Michel Leiris, lettre à Francis Bacon, 9 Septembre 1981.

Je suis dans ce creux, cette dépression. Je ne cesse de vivre la perte, l’abandon. Je vis la mort, comme à chaque fois.

Dans cet état de retirement, j’avais lu ce weekend « le bleu du ciel » ainsi que « l’impossible » de Georges Bataille.

La symbolique était trop forte pour moi. Il me fallait ces deux livres.

Et d’ailleurs, je suppose que le fait d’avoir « croisé » Michel Leiris en pensée, lors de cette exposition « Dogon », ainsi que Roger Caillois, n’a pas arrangé les choses.

Ces deux livres de Bataille, même s’ils sont divinement bien écrits, dégagent une violence inouïe, morbide, envers le lecteur.

Le cauchemar infernal et récurrent est revenu !

*****

Léa fait ce cauchemar depuis son plus jeune âge.

Léa est en fuite. Elle court, au plus vite, pour sauver sa vie. Ceux qui la poursuivent veulent sa mort.

Elle se faufile dans des dédales de ruelles, passages pour soudain arriver à l’aurée d’une clairière.
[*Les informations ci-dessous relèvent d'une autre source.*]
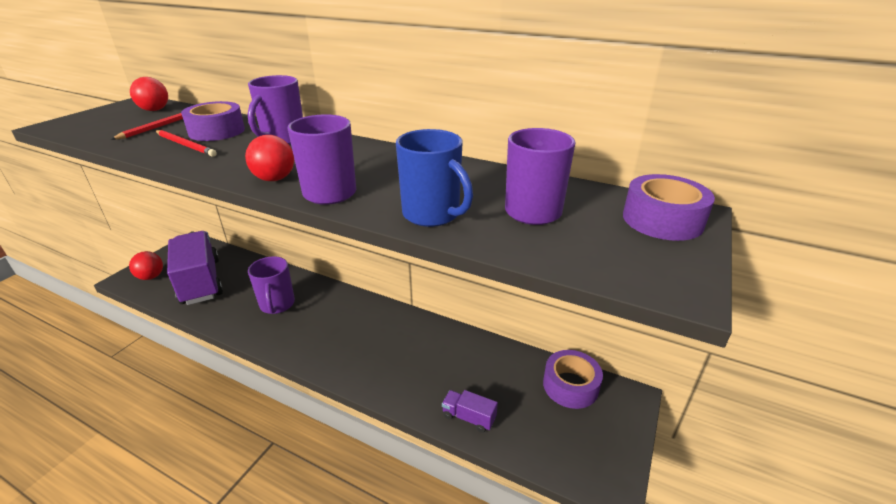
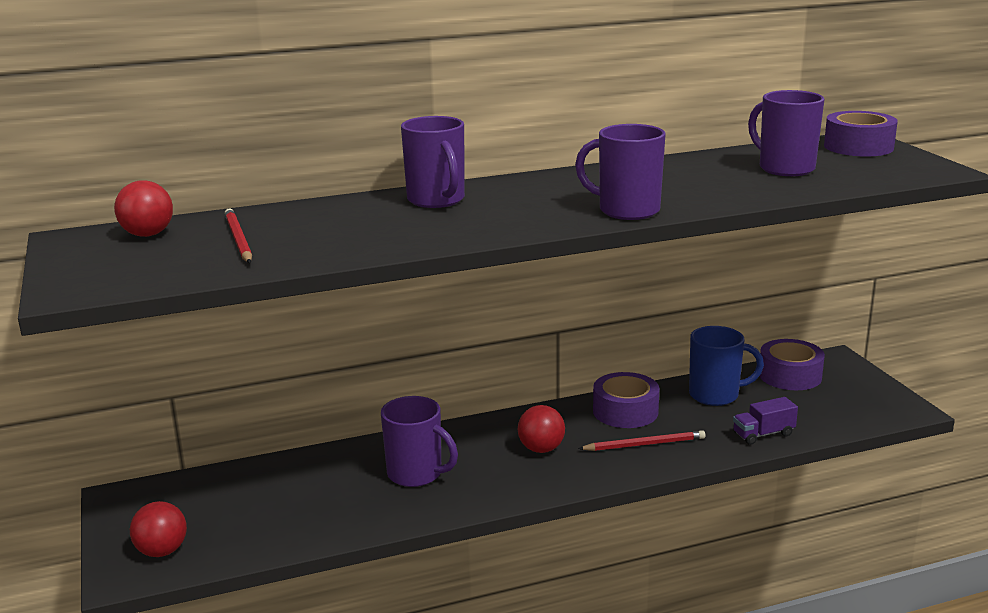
camera: 45 degrees left, 10 degrees down
(185, 145) = (353, 238): red pencil -> red pencil (644, 444)
(201, 281) = (256, 514): purple truck -> none
(217, 131) = (333, 220): purple tape -> purple tape (625, 411)
(274, 179) = (551, 221): red ball -> red ball (541, 449)
(432, 215) = (738, 193): blue mug -> blue mug (715, 395)

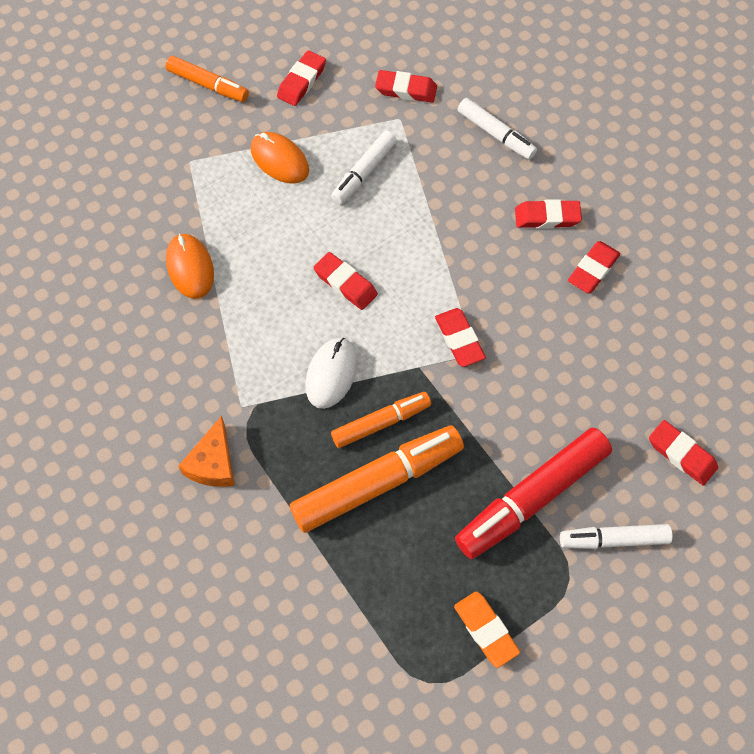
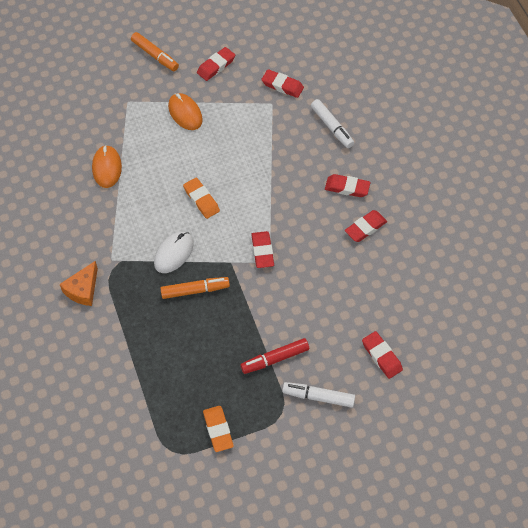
camera: 15 degrees right, 5 degrees down
(345, 283) = (201, 200): red eraser -> orange eraser
(364, 172) = (236, 133): white marker -> none
(377, 483) = (180, 326): orange marker -> none
(531, 498) = (275, 359): red marker -> red marker, size x0.59

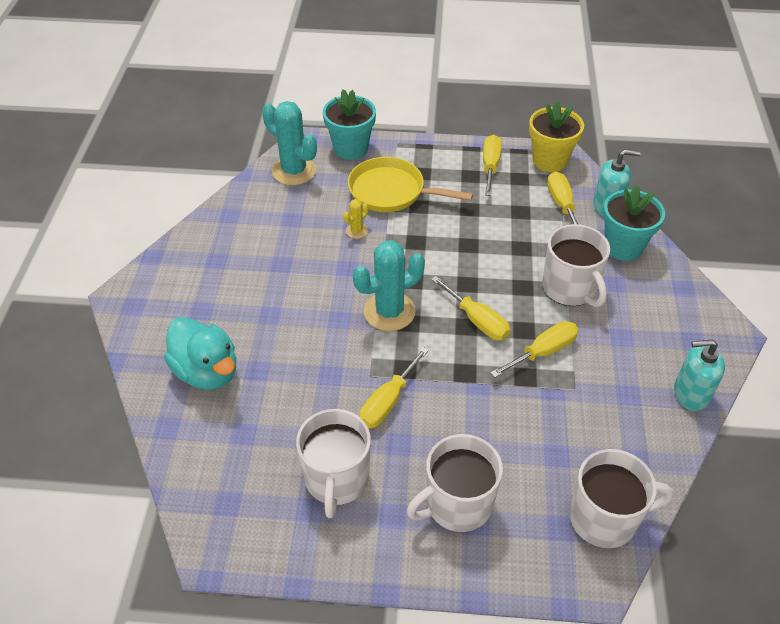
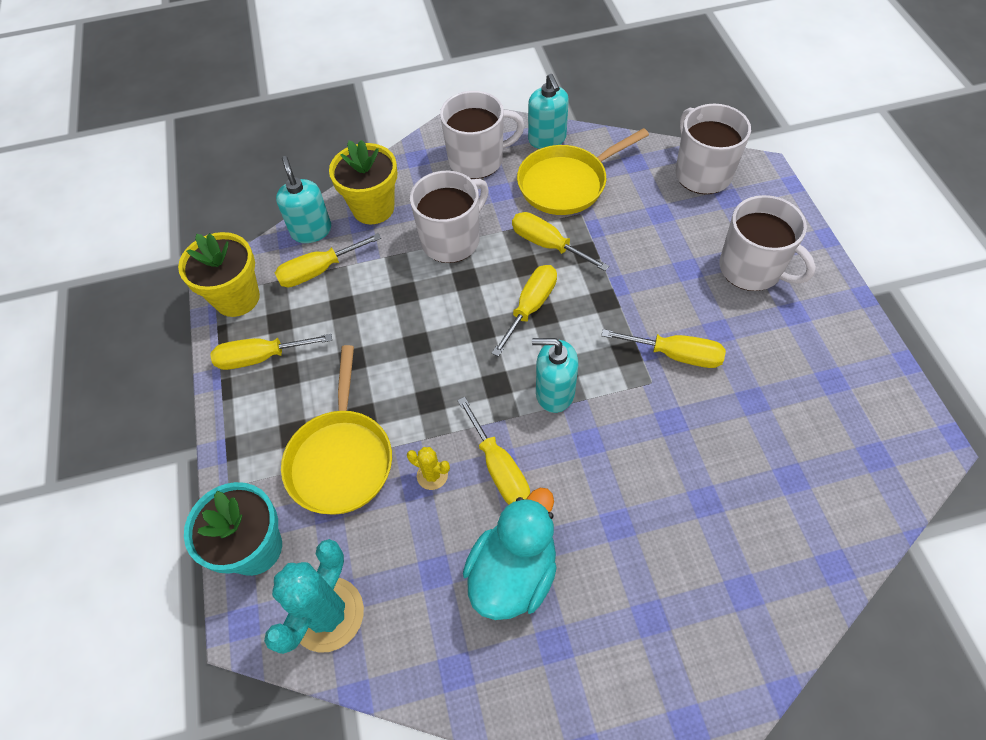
camera: 105 degrees left, 10 degrees up
(207, 371) = (738, 559): turquoise duck -> turquoise duck (513, 573)
(336, 479) = (788, 369): white mug -> white mug (477, 160)
(344, 265) = (499, 468): none -> yellow screwdriver
(389, 312) = (554, 392): turquoise cactus -> turquoise soap dispenser
(619, 391) = (567, 183): none -> yellow pan
(623, 247) = (373, 208): turquoise flower pot -> yellow flower pot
Malheur, Léa ne peut être que découverte. Elle est cernée, n’a plus d’issue si ce n’est la mort.

Dans cette clairière s’était déroulée une bataille avec des armes blanches, si bien que le sang est partout. Les cadavres se vident de leur sang.

Léa se couche au sol, s’effondre, se roule au sol.

Dans cette désolation, elle retient sa respiration, se sent lourde et blême tant elle est terrorisée : son instinct de survie lui fait feindre la mort parmi tous ces cadavres.

Ils arrivent et retournent chaque corps. Pour s’assurer de leur mort, ils n’ont aucune hésitation à éventrer les corps gisants, avec les lames les plus affûtées.

Léa les entend se rapprocher. La tension de son corps est à son paroxysme.

Elle est sauvée, par ce réveil, ce rêve qui ne s’achève jamais, qui ne s’achèvera, sans doute, que, lorsque la mort décidera, non pas de la suivre, mais de venir à sa rencontre.